Reprenez le texte sur la fermeture de l'usine de Fulton, de "Le représentant Cal" à "deviennent les victimes.", en remplaçant "rapacité corporative" par "cupidité des entreprises".

**EXTRAIT DU TEXTE**

* * *

IL y a aussi d’autres coûts – la perte des maisons, l’augmentation de la violence familiale et l’éclatement des familles, pour n’en nommer que quelques-uns.

Lorsque les entreprises ferment des usines, les relationnistes clament souvent qu’il s’agit d’une réponse inévitable aux exigences du marché. Dans certains cas, il est possible que ce soit vrai. Mais la seul exigence à laquelle ait répondu Nestlé en fermant l’usine de Fulton était son propre appétit insatiable de profits additionnels, sans égard au coût humain de la décision.

Le représentant Cal Dooley, de Visalia, un des membres éminents des « nouveaux Démocrates » au Congrès des États-Unis, a récemment déclaré que l’utilisation par Al Gore du vocabulaire de la « lutte des classes » causait un « malaise » chez les électeurs/trices. Sans égard à l’anxiété manifestée par M. Dooley, le fait de discuter des effets de la rapacité corporative sur la nation ne fait pas la promotion de la lutte des classes. Au contraire, il est essentiel de la dénoncer afin d’éviter que d’autres communautés n’en deviennent les victimes.

Un candidat à la présidence qui discuterait de cette question pourrai-il causer un « malaise » chez certains/nes électeurs/trices? Probablement. Mais aucun véritable leader ne peut sans malaise ignorer la crise à laquelle font face les familles des travailleurs/euses.

* * *

Entrées de données:
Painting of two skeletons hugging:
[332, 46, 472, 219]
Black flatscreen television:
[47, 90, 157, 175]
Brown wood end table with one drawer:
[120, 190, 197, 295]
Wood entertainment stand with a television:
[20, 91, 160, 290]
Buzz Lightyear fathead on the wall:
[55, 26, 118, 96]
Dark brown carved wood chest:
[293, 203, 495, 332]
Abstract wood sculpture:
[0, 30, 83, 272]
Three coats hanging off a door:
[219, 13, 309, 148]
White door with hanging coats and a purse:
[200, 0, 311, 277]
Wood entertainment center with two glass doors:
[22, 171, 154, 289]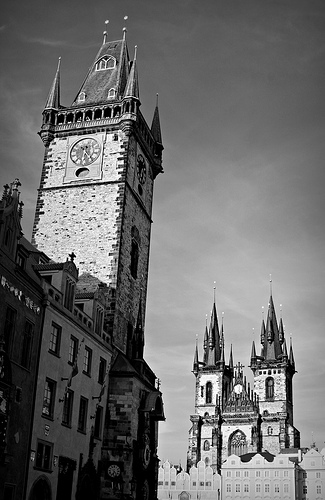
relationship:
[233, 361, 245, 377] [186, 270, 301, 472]
cross on top cathedral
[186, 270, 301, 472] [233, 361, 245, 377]
cathedral has cross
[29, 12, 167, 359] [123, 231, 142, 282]
clock tower has window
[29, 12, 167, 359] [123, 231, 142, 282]
clock tower have window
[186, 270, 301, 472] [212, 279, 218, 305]
cathedral have spire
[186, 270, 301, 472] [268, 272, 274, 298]
cathedral have spire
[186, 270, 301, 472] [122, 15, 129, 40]
cathedral have spiers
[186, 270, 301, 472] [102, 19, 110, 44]
cathedral have spiers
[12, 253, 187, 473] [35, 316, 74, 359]
cathedral have window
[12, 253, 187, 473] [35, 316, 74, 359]
cathedral has window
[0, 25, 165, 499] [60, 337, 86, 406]
cathedral has flag pole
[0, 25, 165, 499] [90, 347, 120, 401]
cathedral has flag pole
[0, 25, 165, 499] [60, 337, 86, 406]
cathedral have flag pole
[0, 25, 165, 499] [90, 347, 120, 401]
cathedral have flag pole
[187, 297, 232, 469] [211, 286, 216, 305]
building have antenna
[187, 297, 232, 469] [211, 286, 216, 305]
building has antenna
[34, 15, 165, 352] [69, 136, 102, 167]
building has clock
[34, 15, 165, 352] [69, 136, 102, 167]
building have clock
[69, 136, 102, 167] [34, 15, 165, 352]
clock in building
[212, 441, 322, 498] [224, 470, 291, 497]
building have windows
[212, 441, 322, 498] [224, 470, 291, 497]
building has windows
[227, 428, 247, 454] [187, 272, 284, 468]
door in front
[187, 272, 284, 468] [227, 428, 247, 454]
front have door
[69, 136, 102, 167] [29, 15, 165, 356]
clock is building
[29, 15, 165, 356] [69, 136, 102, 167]
building has clock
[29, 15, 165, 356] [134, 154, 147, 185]
building has clock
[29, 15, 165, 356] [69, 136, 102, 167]
building have clock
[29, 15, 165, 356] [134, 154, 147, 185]
building have clock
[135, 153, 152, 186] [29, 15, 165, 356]
clock on the side building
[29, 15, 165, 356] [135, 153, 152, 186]
building has clock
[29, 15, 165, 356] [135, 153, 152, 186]
building have clock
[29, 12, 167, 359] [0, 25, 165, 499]
clock tower on cathedral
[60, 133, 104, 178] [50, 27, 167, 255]
clock on tower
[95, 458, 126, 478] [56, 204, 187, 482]
clock on building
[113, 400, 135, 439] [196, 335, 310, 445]
bricks on building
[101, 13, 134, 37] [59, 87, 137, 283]
light on building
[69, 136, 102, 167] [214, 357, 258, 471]
clock on tower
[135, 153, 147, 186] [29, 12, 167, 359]
clock on clock tower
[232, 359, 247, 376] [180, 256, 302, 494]
cross atop clock tower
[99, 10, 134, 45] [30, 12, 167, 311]
spiers on clock tower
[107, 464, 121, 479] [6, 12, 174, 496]
clock at bottom of near tower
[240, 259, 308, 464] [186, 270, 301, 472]
right towerl of far cathedral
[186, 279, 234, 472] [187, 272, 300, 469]
tower of far church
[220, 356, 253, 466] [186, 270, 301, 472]
middle tower of far cathedral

* * *

**RÉPONSE RÉDIGÉE**
Le représentant Cal Dooley, de Visalia, un des membres éminents des « nouveaux Démocrates » au Congrès des États-Unis, a récemment déclaré que l’utilisation par Al Gore du vocabulaire de la « lutte des classes » causait un « malaise » chez les électeurs/trices. Sans égard à l’anxiété manifestée par M. Dooley, le fait de discuter des effets de la cupidité des entreprises sur la nation ne fait pas la promotion de la lutte des classes. Au contraire, il est essentiel de la dénoncer afin d’éviter que d’autres communautés n’en deviennent les victimes.